Дочери Темперанс Хоббс - стр. 7
– Думаю, на один вопрос времени хватит. Кто желает оказать честь?
Джанин выжидающе заглянула в глаза каждого из профессоров по очереди. Слева от нее расположился Маркус Хейден – профессор афроамериканской истории и культуры. Сюда из Дартмута его переманил постоянный контракт и, если верить слухам, дом в Бельмонте для него, его жены и четырех (четырех!) детей. Маркус был, как говорится, настоящей суперзвездой. За свою первую (первую!) книгу он получил премию Бэнкфорта[5], а еще регулярно выступал экспертом на новостных телеканалах. Об этом парне Конни не могла думать без добавочных восклицаний. Премия Бэнкфорта! Единственным недостатком Маркуса, если его можно было таковым назвать, являлось то, что он осознавал собственную «звездность». Когда Конни вошла в аудиторию, Маркус практически не удостоил ее вниманием. К Джанин Хейден относился тепло, но с некоторым снисхождением, как и полагается суперзвезде. Маркус уже убрал со стола записи и, как и профессор Сильва, поглядывал на свои дорогие часы. На молодом мужчине был удачно скроенный спортивный пиджак и никакого галстука. Для галстуков Маркус слишком хорош. Для профессора Хейдена эта ничем не выдающаяся встреча уже завершилась, и на право задать последний вопрос он явно не претендовал.
Справа от Джанин на спинку библиотечного стула откинулся профессор Гарольд Бомонт. Его веки слипались, а переплетенные пальцы покоились на облаченном в свитер животе. Двадцать один год назад профессор Бомонт опубликовал тысячестраничную монографию, посвященную истории Гражданской войны в США. Труд был издан университетским издательством в твердом переплете и стоил восемьдесят девять долларов, что изначально обрекло его на провал. После заключения постоянного контракта с университетом и по сей день профессор исполнял свои обязанности со спокойным безразличием. Конни сильно сомневалась, что Гарольд Бомонт помнил, как присутствовал на такой же аттестационной комиссии с ее участием. А даже если и помнил, то навряд ли придавал этому хоть малейшее значение. Профессор почивал на лаврах, читая по одному курсу в год для в лучшем случае четырех студентов, каждый из которых обязан был купить его монографию. Вел колонку в журнале National Review и принимал участие в телевизионных новостных передачах. Правда, не на тех каналах, что профессор Хейден. Под ладонями Бомонта белели те самые листы с печатным текстом, которые он таскал с собой на каждое подобное мероприятие, и Конни была практически уверена, что он вот-вот уснет.

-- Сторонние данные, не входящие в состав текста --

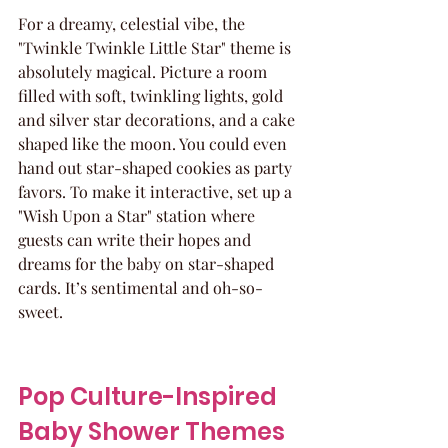
For a dreamy, celestial vibe, the 
"Twinkle Twinkle Little Star" theme is 
absolutely magical. Picture a room 
filled with soft, twinkling lights, gold 
and silver star decorations, and a cake 
shaped like the moon. You could even 
hand out star-shaped cookies as party 
favors. To make it interactive, set up a 
"Wish Upon a Star" station where 
guests can write their hopes and 
dreams for the baby on star-shaped 
cards. It’s sentimental and oh-so-
sweet.
Pop Culture-Inspired 
Baby Shower Themes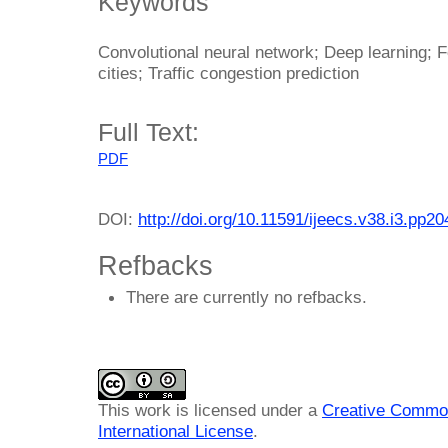
Keywords
Convolutional neural network; Deep learning; F
cities; Traffic congestion prediction
Full Text:
PDF
DOI:
http://doi.org/10.11591/ijeecs.v38.i3.pp2
Refbacks
There are currently no refbacks.
This work is licensed under a
Creative Common
International License
.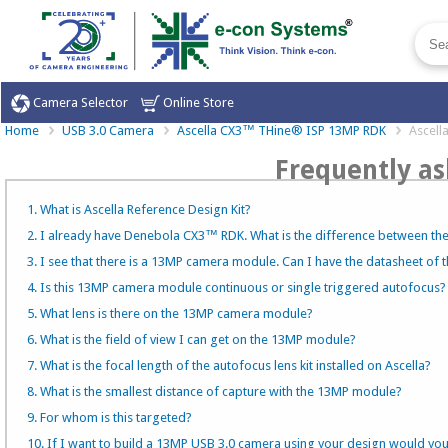
Camera Selector
Online Store
Home
USB 3.0 Camera
Ascella CX3™ THine® ISP 13MP RDK
Ascel
Frequently as
1. What is Ascella Reference Design Kit?
2. I already have Denebola CX3™ RDK. What is the difference between t
3. I see that there is a 13MP camera module. Can I have the datasheet of
4. Is this 13MP camera module continuous or single triggered autofocus?
5. What lens is there on the 13MP camera module?
6. What is the field of view I can get on the 13MP module?
7. What is the focal length of the autofocus lens kit installed on Ascella?
8. What is the smallest distance of capture with the 13MP module?
9. For whom is this targeted?
10. If I want to build a 13MP USB 3.0 camera using your design would yo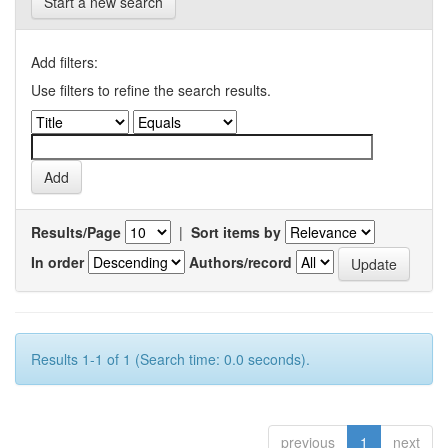
Start a new search
Add filters:
Use filters to refine the search results.
Results/Page
|
Sort items by
In order
Authors/record
Results 1-1 of 1 (Search time: 0.0 seconds).
previous
1
next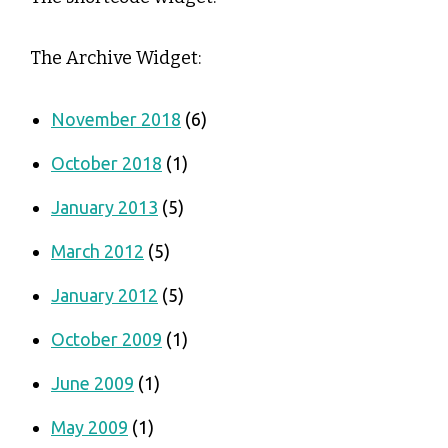
The Archive Widget:
November 2018
(6)
October 2018
(1)
January 2013
(5)
March 2012
(5)
January 2012
(5)
October 2009
(1)
June 2009
(1)
May 2009
(1)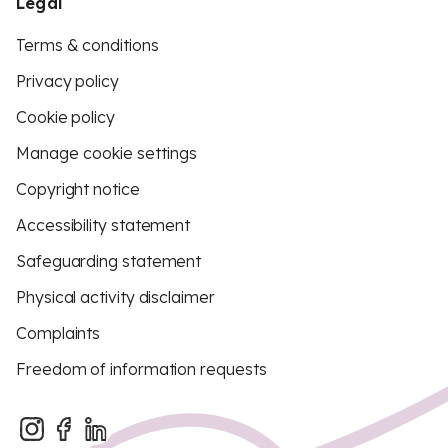
Legal
Terms & conditions
Privacy policy
Cookie policy
Manage cookie settings
Copyright notice
Accessibility statement
Safeguarding statement
Physical activity disclaimer
Complaints
Freedom of information requests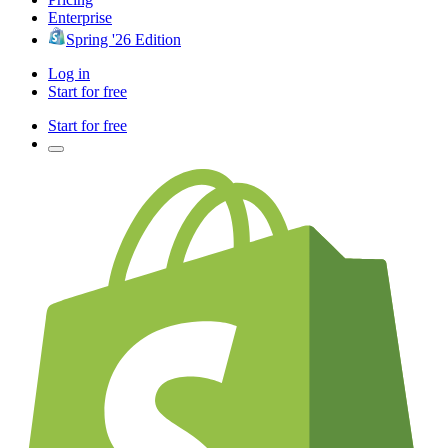
Enterprise
Spring '26 Edition
Log in
Start for free
Start for free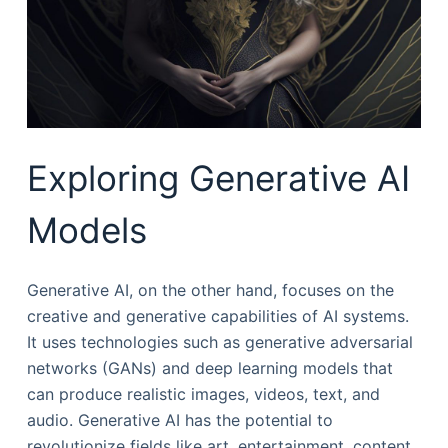
Exploring Generative AI
Models
Generative AI, on the other hand, focuses on the
creative and generative capabilities of AI systems.
It uses technologies such as generative adversarial
networks (GANs) and deep learning models that
can produce realistic images, videos, text, and
audio. Generative AI has the potential to
revolutionize fields like art, entertainment, content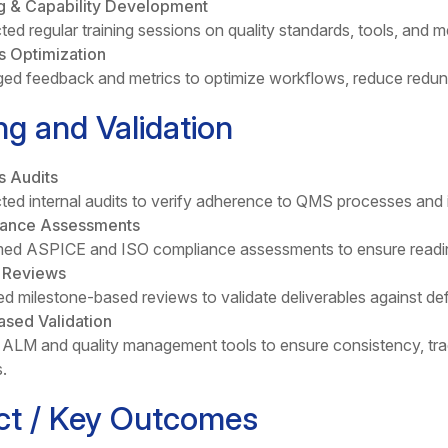
ng & Capability Development
ed regular training sessions on quality standards, tools, an
s Optimization
ed feedback and metrics to optimize workflows, reduce redund
ng and Validation
s Audits
ed internal audits to verify adherence to QMS processes and 
ance Assessments
ed ASPICE and ISO compliance assessments to ensure readine
y Reviews
d milestone-based reviews to validate deliverables against defin
ased Validation
d ALM and quality management tools to ensure consistency, tr
.
ct / Key Outcomes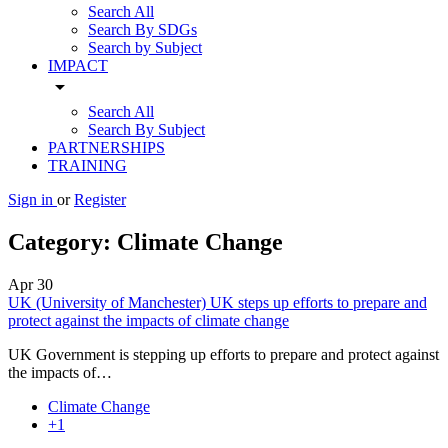
Search All
Search By SDGs
Search by Subject
IMPACT
arrow_drop_down
Search All
Search By Subject
PARTNERSHIPS
TRAINING
Sign in
or
Register
Category:
Climate Change
Apr
30
UK (University of Manchester) UK steps up efforts to prepare and
protect against the impacts of climate change
UK Government is stepping up efforts to prepare and protect against
the impacts of…
Climate Change
+1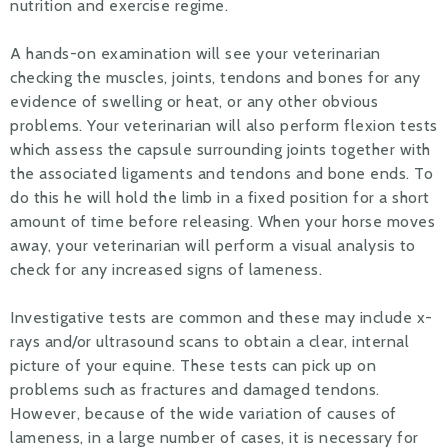
nutrition and exercise regime.
A hands-on examination will see your veterinarian
checking the muscles, joints, tendons and bones for any
evidence of swelling or heat, or any other obvious
problems. Your veterinarian will also perform flexion tests
which assess the capsule surrounding joints together with
the associated ligaments and tendons and bone ends. To
do this he will hold the limb in a fixed position for a short
amount of time before releasing. When your horse moves
away, your veterinarian will perform a visual analysis to
check for any increased signs of lameness.
Investigative tests are common and these may include x-
rays and/or ultrasound scans to obtain a clear, internal
picture of your equine. These tests can pick up on
problems such as fractures and damaged tendons.
However, because of the wide variation of causes of
lameness, in a large number of cases, it is necessary for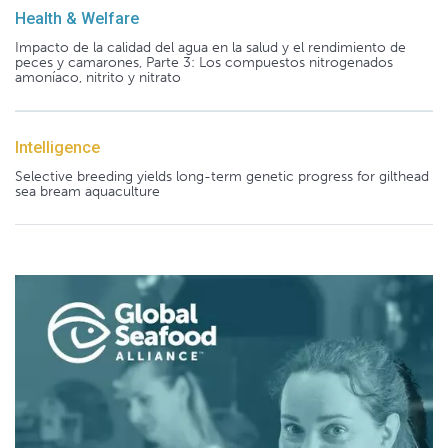
Health & Welfare
Impacto de la calidad del agua en la salud y el rendimiento de
peces y camarones, Parte 3: Los compuestos nitrogenados
amoníaco, nitrito y nitrato
Intelligence
Selective breeding yields long-term genetic progress for gilthead
sea bream aquaculture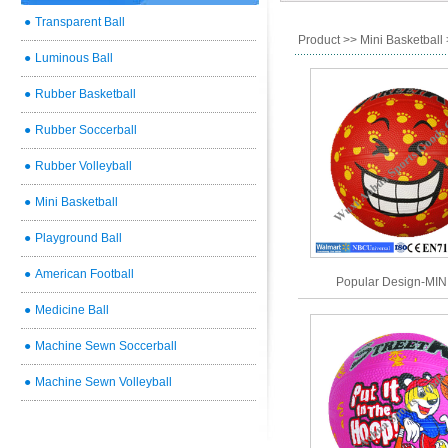
●
Transparent Ball
Product
>>
Mini Basketball
●
Luminous Ball
●
Rubber Basketball
●
Rubber Soccerball
●
Rubber Volleyball
●
Mini Basketball
●
Playground Ball
●
American Football
Popular Design-MIN
●
Medicine Ball
●
Machine Sewn Soccerball
●
Machine Sewn Volleyball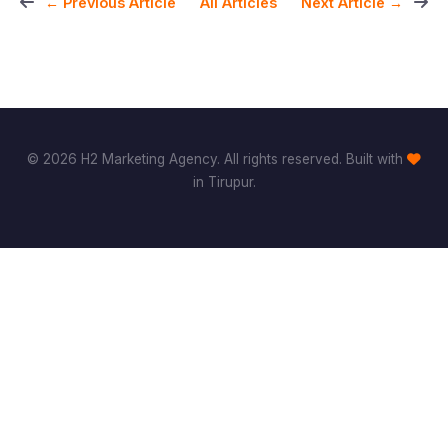
All Articles
← Previous Article
Next Article →
© 2026 H2 Marketing Agency. All rights reserved. Built with
in Tirupur.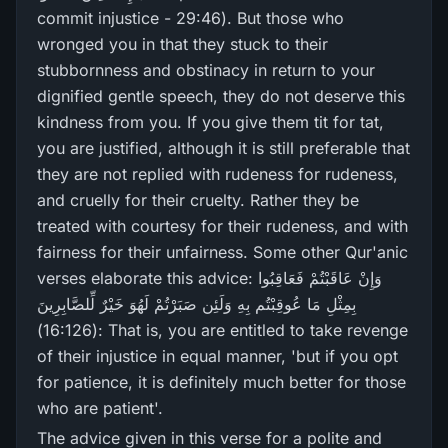
commit injustice - 29:46). But those who
wronged you in that they stuck to their
stubbornness and obstinacy in return to your
dignified gentle speech, they do not deserve this
kindness from you. If you give them tit for tat,
you are justified, although it is still preferable that
they are not replied with rudeness for rudeness,
and cruelly for their cruelty. Rather they be
treated with courtesy for their rudeness, and with
fairness for their unfairness. Some other Qur'anic
verses elaborate this advice: وَإِنْ عَاقَبْتُمْ فَعَاقِبُوا
بِمِثْلِ مَا عُوقِبْتُم بِهِ وَلَئِن صَبَرْ‌تُمْ لَهُوَ خَيْرٌ‌ لِّلصَّابِرِ‌ينَ
(16:126): That is, you are entitled to take revenge
of their injustice in equal manner, 'but if you opt
for patience, it is definitely much better for those
who are patient'.
The advice given in this verse for a polite and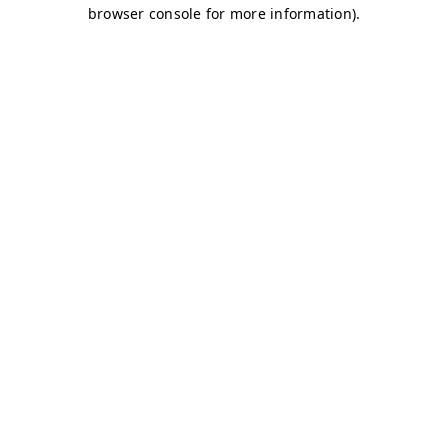
browser console for more information)
.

За противоположным концом длинного стола сидела виновница «торжества» с широко распахнутыми глазами. Застегнутый на пуговицы пиджак темно-синего цвета сидел на ней заметно нескладно, словно она одолжила его у приятельницы. От аспирантки исходили панические вибрации, которые из всех присутствующих, вероятно, могла уловить одна лишь Конни, ведь ее воспоминания об аттестационной комиссии были еще довольно свежи. Молоденькую кудрявую девушку звали Эсперанса Молина. Для знакомых – просто Зази. Она только что пережила четыре самых длинных часа за всю жизнь. Месяцы зубрежки стоили ей трех килограммов. Сейчас ее состояние напоминало контузию, и она мечтала лишь о том, чтобы поскорее выскочить из аудитории. Зази крепко сжимала ладони, скрестив большие пальцы, словно в молитве. Она умоляюще взглянула на Конни: «Пожалуйста, сделайте что-нибудь, чтобы это скорее закончилось».